In [None]:
import torch
import model 
import helper
import os

## Out-of-distribution Generalization with ERM
The most straightforward way to handle OOD generalization is empirical risk minimization.
In short, you can just merge the data from multiple sources (a.k.a. domains, environments and subpopulations) and train a model with them.
Previous researches like [DomainBed](https://github.com/facebookresearch/DomainBed) have found that such simple strategy can beat several sophisticatedly designed methods in practical settings.
Thus we introduce ERM as our very first baseline to solve the OOD generalization problem.

We first set the experimental environment, including random seed, gpu_id and several other arguments.

In [None]:
helper.fix_seed(0)
args = helper.Args()
device = torch.device("cuda:%d"%args.gpu_id if torch.cuda.is_available() else "cpu")

Then we load the ERM model (we instantiate it with Resnet18 backbone with substituted classifier).

In [None]:
my_model = model.ERM(args.num_classes, args)
my_model.to(device)

We build the training dataloader with sample NICO++ data (just ignore the domain labels).

In [None]:
train_dataloader = helper.get_ERM_dataloader(args, 'train')

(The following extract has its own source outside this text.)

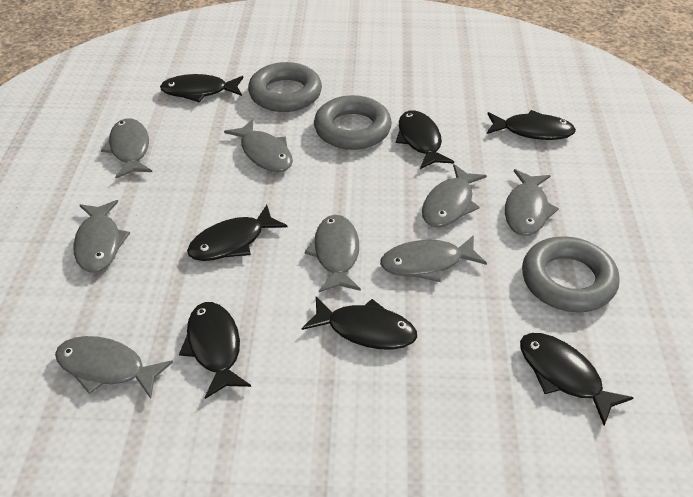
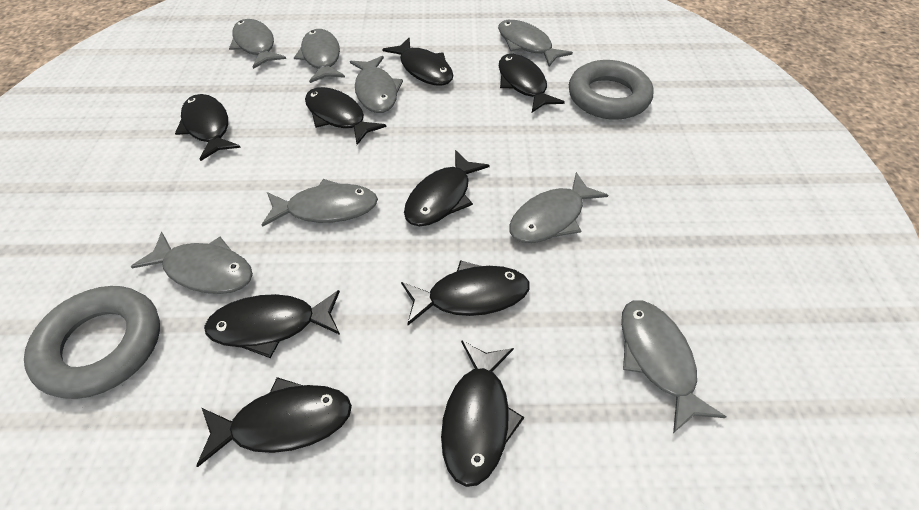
black fish: 7 -> 9
grey ring: 3 -> 2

We train the Resnet18 using backpropagation and print the training loss every 20 iterations.
We also test the model on seperate test set and report the test accuracy every 100 iterations.

In [None]:
for step in range(args.num_steps):   
    x, y = next(train_dataloader)
    mini_batches = [x.to(device), y.to(device)]
    step_vals = my_model.update(mini_batches)
    if (step+1) % 20 == 0:
        log_str = "Step %d " % (step+1)
        for k, v in step_vals.items():
            log_str = log_str + "%s: %.4f, " % (k, v)
        print(log_str)

    if (step+1) % 100 == 0:        
        test_dataloader = helper.get_ERM_dataloader(args, 'test')        
        accuracy = helper.test(my_model, test_dataloader, device)
        print("ite: %d, test accuracy: %.4f" % (step+1, accuracy))

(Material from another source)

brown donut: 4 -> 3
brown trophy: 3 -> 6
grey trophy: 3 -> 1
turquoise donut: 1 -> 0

The training loss generally decreases over time, and the test accuracy is better than random guess (20%), seems good :)

## Domain Generalization with Mixup

Besides the naive training strategy with pooled data, we show another strand of method called Mixup which interpolates minibatches from different domains

https://arxiv.org/pdf/2001.00677.pdf

https://arxiv.org/pdf/1912.01805.pdf

In this method, through the lens of the simple yet effective mixup training, the authors try to implement the mixup across different domain images and labels to achieve the domain robustness.

We first intialize the Mixup model. Please refer the the model.py file for the more details.

In [None]:
my_model = model.Mixup(args.num_classes, args)
my_model.to(device)

Then we build the training dataloader. Note that different from the ERM dataloader, here we also sample the domain label to perform the mixup across different domains.

In [None]:
train_dataloader = helper.get_DG_dataloader(args, 'train')

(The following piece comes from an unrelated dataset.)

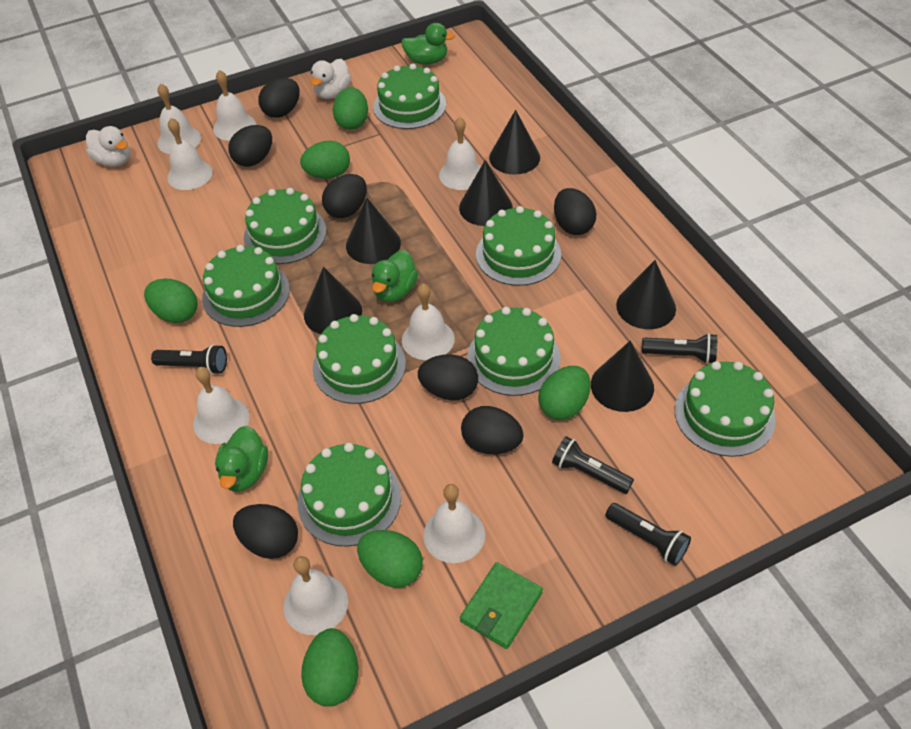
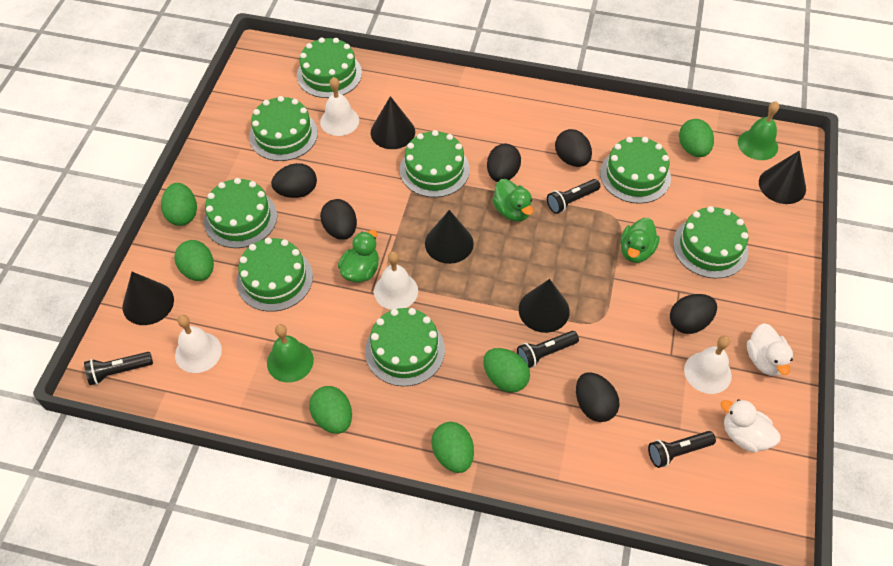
black cone: 6 -> 5
black egg: 7 -> 6
green bell: 0 -> 2
green wallet: 1 -> 0
white bell: 8 -> 4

Start the training process. We can find that the training loss is higher than that of the ERM training. It is reasonable due to the cross-domain mixup.

In [None]:
for step in range(args.num_steps):
    mini_batches = next(train_dataloader)
    step_vals = my_model.update(mini_batches)
    if (step+1) % 20 == 0:
        log_str = "Step %d " % (step+1)
        for k, v in step_vals.items():
            log_str = log_str + "%s: %.4f, " % (k, v)
        print(log_str)

    if (step+1) % 100 == 0:
        test_dataloader = helper.get_ERM_dataloader(args, 'test')
        accuracy = helper.test(my_model, test_dataloader, device)
        print("ite: %d, test accuracy: %.4f" % (step+1, accuracy))

The final validation accuracy looks like ok :)

In practice, you can either use the domain labels as extra information or just ignore them, depends on your actual applications.
We show both two strands of methods here to let you know there are generally two paradigms on handling OOD problem.
Feel free to play with NICO++ and happy researching!